In the manufacture of decorative trim panels for use as interior decoration on automobile doors, boat interiors, baby carriages, etc., it has become common practice to bond onto the surface of a vinyl sheeting, by dielectric means, a decorative colored or metallized vinyl extruded molding.
Currently the usual practice is to use a base board of compressed wood fibers known in the trade as "hard board", a layer of bonded fibers or soft foam of urethane or vinyl thereover to provide a cushioning effect, and a top layer of vinyl sheeting with or without a backing fabric as the finished surface of the panel. The vinyl sheeting may have an embossed grain, and further decorative effects are obtained by embossing lines, simulated stitching, geometric patterns, etc. on the face of the panel and at the same time bonding the molding strip or strips thereto. The strips or moldings may be in the form of straight lines, curved pieces or frames, as desired.
To further enhance the decorative effect it may be desired to use different colors or grains of vinyl sheeting in different areas of the panel. If the different colored areas are delineated by the moldings, it is practical and convenient to conceal the color break by using the molding to cover the adjoining edges of the different colored materials.
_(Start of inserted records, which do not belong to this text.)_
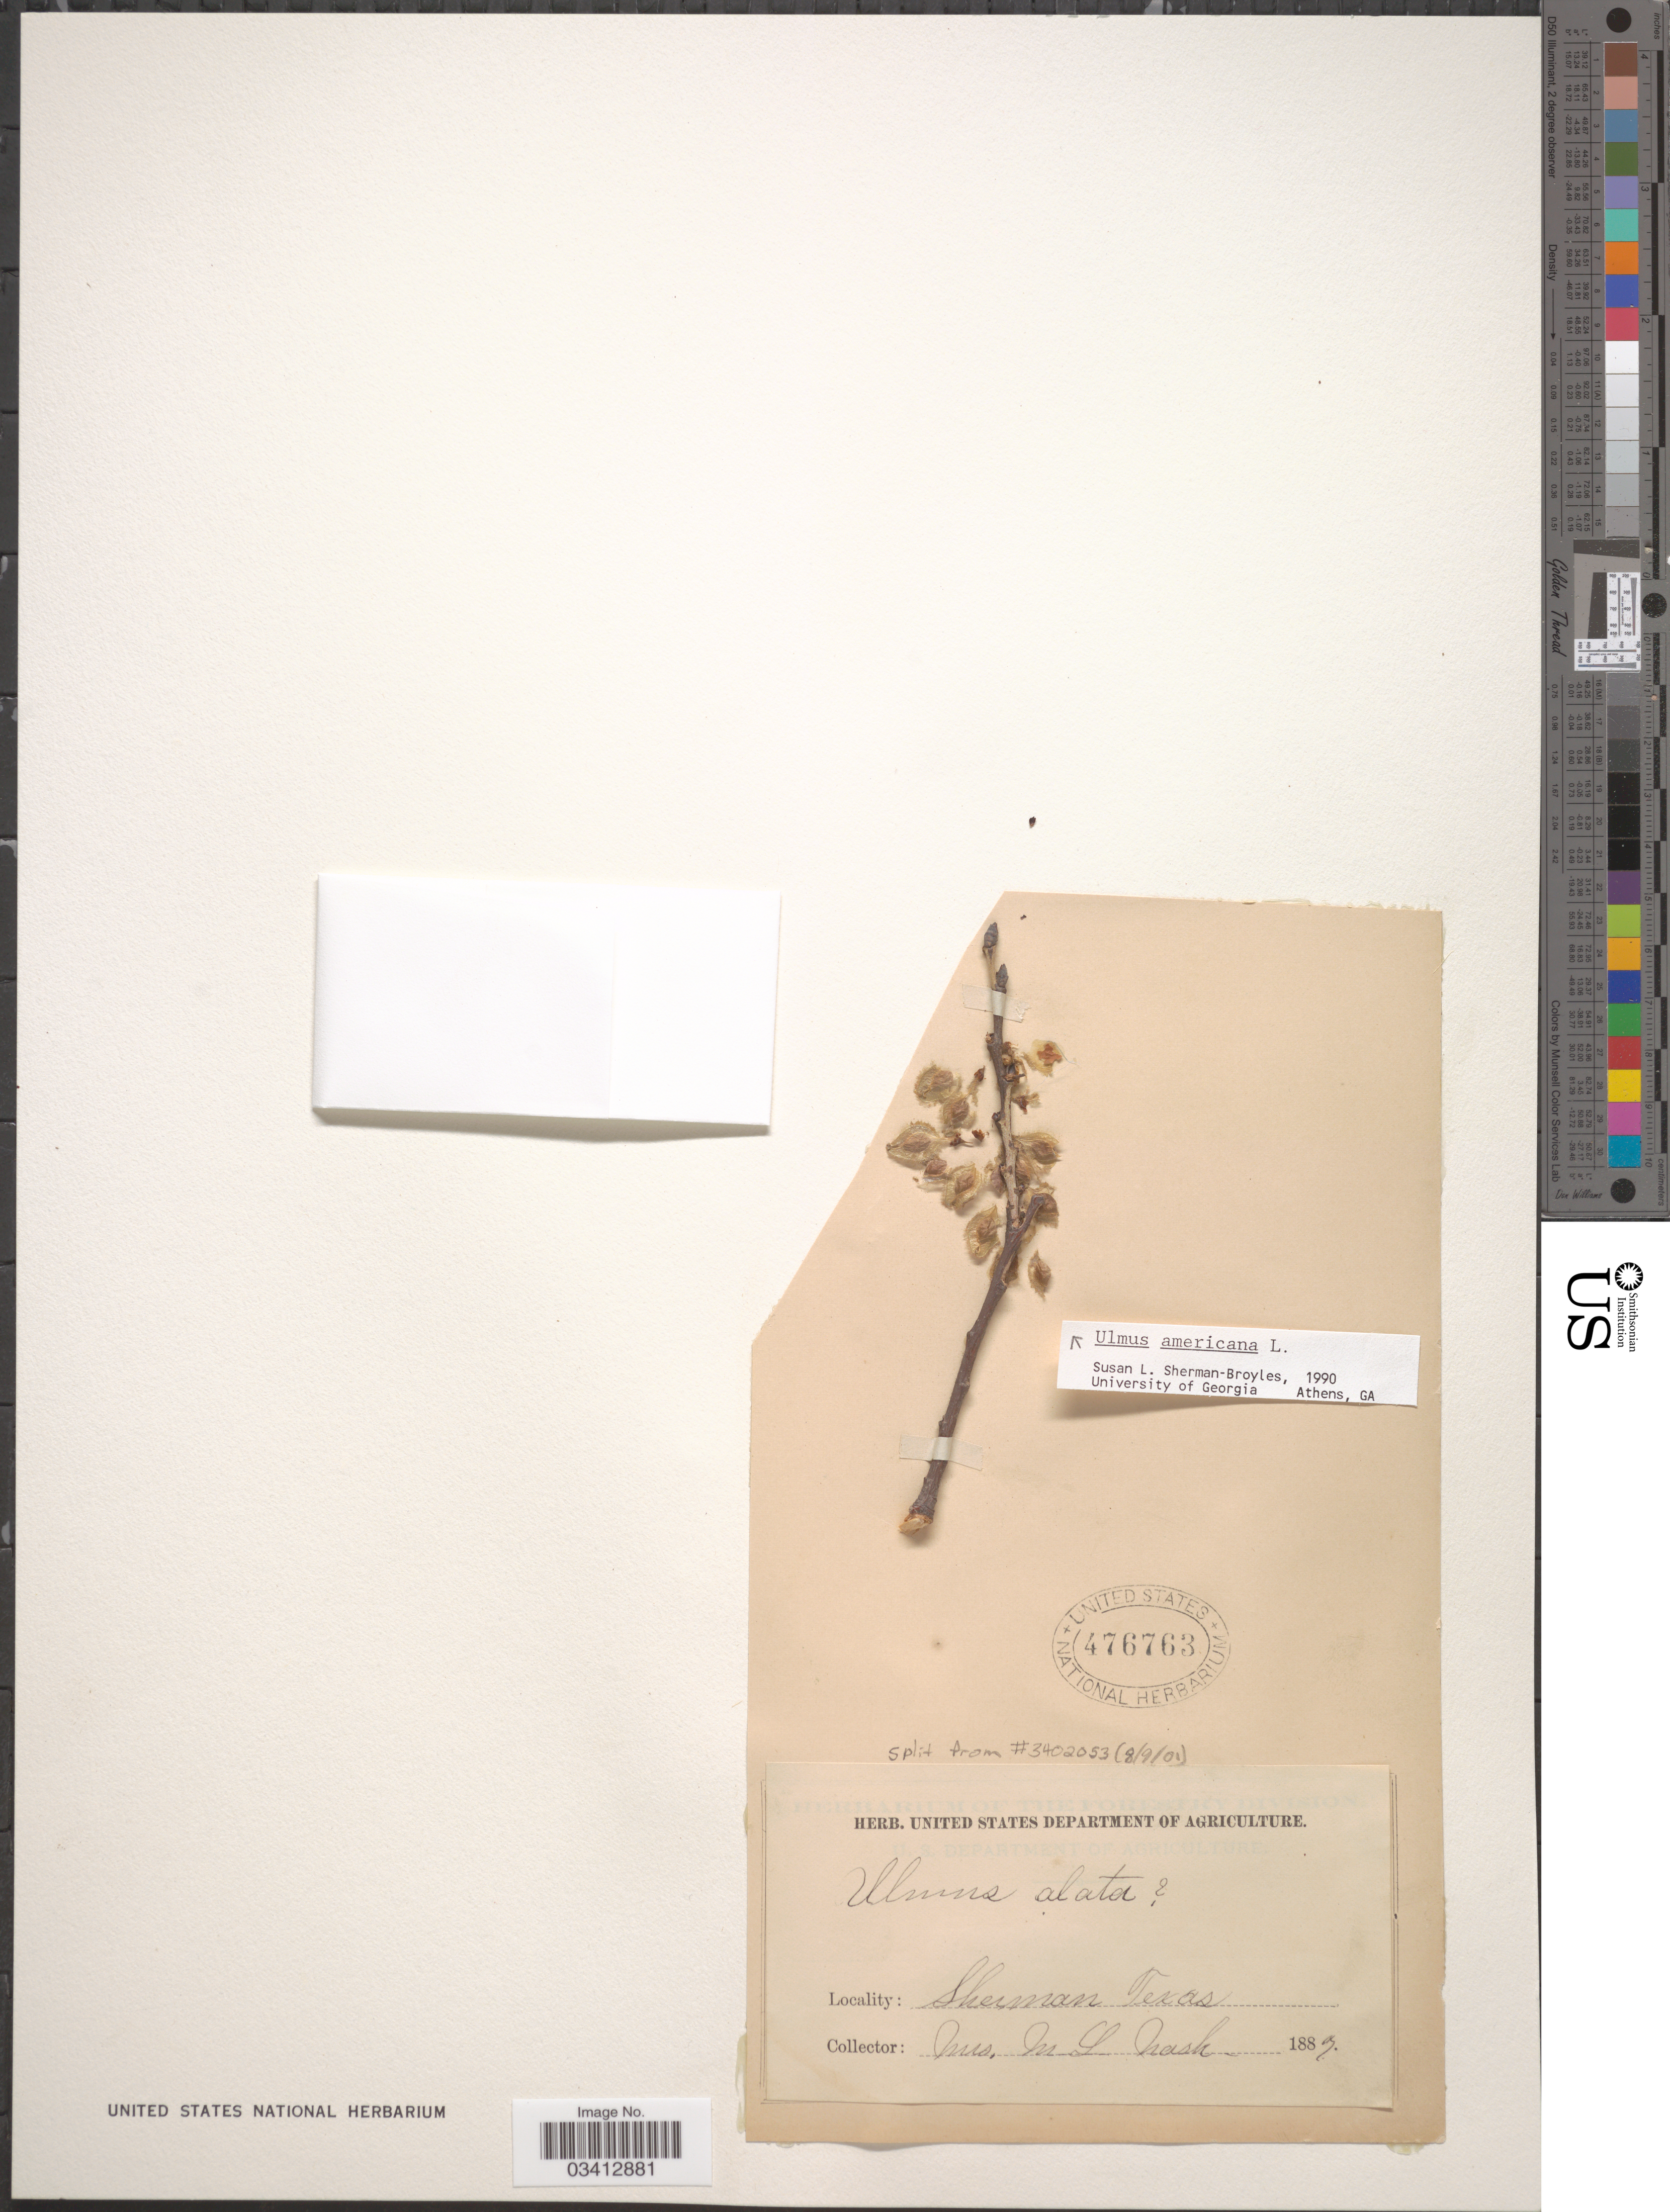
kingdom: Plantae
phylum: Tracheophyta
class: Magnoliopsida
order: Rosales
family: Ulmaceae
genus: Ulmus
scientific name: Ulmus americana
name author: L.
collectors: M. L. Nash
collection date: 1887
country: United States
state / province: Texas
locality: Sherman.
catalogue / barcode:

This simplifies manufacture by reducing the required degree of accuracy of cutting and placing the different colored materials during fabrication.
Using existing techniques, however, it is necessary that the different substrates placed under the decorative molding or strip have essentially the same dielectric bonding properties.
Such limitations become undesirable as designs become more sophisticated, and it is an object of the present invention to provide improved means for bonding such decorative metallized or colored strips or moldings to adjacent areas of substrate materials having markedly different dielectric bonding characteristics.
On one side of the strip there might be, for instance, the vinyl sheeting which up to now has been the normal material for this type of structure, while on the other side of the "color break" there could be a fabric such as nylon sateen, which is notably difficult to bond to.
Other objects and advantages will become apparent upon consideration of the present disclosure in its entirety.